:: Exercise ::
Give every line from the entries that contains "linecap".

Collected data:
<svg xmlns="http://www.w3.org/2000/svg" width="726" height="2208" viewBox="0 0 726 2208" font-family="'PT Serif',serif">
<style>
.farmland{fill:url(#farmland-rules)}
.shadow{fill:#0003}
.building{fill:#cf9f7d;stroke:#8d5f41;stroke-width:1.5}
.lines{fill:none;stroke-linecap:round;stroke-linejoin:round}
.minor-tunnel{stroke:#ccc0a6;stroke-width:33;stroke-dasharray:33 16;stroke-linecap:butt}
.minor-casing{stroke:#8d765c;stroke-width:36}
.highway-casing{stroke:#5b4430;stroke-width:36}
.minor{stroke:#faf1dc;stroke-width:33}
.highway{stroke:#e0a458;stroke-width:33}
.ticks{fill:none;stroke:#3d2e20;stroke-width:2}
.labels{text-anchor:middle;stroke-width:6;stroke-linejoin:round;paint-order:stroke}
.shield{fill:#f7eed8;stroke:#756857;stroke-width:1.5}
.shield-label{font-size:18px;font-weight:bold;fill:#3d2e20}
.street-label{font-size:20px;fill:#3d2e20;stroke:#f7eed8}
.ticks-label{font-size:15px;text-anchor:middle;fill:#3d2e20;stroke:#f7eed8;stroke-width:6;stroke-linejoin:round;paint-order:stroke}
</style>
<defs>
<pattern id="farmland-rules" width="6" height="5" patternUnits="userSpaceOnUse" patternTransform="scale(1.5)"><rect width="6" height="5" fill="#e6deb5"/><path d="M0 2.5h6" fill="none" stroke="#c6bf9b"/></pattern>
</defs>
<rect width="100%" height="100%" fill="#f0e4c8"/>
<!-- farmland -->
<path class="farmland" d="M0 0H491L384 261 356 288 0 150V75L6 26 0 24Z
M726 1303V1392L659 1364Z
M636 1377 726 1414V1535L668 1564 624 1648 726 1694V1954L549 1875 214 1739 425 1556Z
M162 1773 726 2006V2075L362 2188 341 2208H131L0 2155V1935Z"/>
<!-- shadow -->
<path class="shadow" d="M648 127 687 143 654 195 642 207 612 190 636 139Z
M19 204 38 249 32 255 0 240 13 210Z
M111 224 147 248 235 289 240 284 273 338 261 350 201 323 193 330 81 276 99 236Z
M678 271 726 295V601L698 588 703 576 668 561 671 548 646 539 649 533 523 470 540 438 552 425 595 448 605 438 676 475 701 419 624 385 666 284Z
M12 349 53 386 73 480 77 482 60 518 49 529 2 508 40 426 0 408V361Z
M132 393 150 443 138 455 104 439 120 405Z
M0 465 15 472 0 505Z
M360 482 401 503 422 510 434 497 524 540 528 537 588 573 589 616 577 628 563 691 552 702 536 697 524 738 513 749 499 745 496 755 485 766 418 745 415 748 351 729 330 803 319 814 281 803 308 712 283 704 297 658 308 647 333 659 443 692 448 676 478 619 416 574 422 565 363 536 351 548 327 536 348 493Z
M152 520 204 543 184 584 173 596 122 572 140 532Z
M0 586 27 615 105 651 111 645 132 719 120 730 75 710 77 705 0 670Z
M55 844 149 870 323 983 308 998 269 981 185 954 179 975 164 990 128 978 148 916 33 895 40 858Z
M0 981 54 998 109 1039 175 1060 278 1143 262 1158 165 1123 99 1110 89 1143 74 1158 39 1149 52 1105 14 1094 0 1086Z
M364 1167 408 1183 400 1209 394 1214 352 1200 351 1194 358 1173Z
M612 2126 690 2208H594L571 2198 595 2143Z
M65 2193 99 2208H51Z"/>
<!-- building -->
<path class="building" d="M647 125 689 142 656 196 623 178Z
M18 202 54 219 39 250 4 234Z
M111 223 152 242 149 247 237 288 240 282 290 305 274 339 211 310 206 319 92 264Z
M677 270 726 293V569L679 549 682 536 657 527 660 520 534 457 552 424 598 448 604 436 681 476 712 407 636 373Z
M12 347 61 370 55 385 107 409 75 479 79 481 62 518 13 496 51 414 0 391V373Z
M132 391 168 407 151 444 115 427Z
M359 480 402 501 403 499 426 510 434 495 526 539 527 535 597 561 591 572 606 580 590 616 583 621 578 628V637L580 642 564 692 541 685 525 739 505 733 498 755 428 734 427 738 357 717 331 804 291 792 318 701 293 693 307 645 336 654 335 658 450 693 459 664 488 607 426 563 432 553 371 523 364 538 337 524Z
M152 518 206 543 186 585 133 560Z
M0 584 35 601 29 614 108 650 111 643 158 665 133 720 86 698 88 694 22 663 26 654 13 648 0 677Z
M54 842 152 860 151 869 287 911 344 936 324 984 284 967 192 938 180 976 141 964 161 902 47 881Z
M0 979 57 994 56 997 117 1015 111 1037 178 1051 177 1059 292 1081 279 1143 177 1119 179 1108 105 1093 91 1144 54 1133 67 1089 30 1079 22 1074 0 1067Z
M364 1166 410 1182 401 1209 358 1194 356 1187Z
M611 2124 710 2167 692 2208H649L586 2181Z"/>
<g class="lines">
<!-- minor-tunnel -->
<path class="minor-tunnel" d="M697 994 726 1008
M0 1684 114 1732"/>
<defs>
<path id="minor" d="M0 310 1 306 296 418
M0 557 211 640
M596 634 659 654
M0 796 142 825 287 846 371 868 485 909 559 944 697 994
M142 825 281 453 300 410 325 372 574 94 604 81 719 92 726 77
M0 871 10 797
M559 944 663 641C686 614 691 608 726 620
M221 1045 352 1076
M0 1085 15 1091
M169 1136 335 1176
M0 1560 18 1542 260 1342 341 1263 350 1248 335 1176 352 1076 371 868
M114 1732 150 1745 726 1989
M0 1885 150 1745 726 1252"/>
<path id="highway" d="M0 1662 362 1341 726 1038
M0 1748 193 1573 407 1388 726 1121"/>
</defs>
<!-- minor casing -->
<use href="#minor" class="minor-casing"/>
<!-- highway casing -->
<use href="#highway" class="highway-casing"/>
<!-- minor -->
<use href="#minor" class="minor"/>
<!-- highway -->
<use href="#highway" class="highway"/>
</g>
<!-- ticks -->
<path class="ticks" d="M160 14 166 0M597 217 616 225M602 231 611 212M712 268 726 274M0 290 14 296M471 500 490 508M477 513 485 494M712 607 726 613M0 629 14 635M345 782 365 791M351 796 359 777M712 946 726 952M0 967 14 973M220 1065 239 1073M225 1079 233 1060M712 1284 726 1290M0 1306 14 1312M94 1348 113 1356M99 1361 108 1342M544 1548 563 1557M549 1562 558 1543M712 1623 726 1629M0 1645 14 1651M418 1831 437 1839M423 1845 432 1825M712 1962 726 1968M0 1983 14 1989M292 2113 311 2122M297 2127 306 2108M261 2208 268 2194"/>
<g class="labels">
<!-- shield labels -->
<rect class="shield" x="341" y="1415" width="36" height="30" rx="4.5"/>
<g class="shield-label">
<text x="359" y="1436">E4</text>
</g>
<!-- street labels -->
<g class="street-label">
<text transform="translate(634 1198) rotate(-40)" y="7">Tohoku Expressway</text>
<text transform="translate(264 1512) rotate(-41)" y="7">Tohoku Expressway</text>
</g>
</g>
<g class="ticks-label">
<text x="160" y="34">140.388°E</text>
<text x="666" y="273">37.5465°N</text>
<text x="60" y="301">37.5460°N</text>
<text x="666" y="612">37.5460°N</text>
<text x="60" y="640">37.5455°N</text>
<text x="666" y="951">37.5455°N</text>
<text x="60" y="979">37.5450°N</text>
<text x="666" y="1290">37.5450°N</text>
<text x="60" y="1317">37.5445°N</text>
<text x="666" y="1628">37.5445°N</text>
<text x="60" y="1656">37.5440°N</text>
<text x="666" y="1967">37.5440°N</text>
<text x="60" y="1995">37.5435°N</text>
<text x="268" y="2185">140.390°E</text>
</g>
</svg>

:: Written solution ::
.lines{fill:none;stroke-linecap:round;stroke-linejoin:round}
.minor-tunnel{stroke:#ccc0a6;stroke-width:33;stroke-dasharray:33 16;stroke-linecap:butt}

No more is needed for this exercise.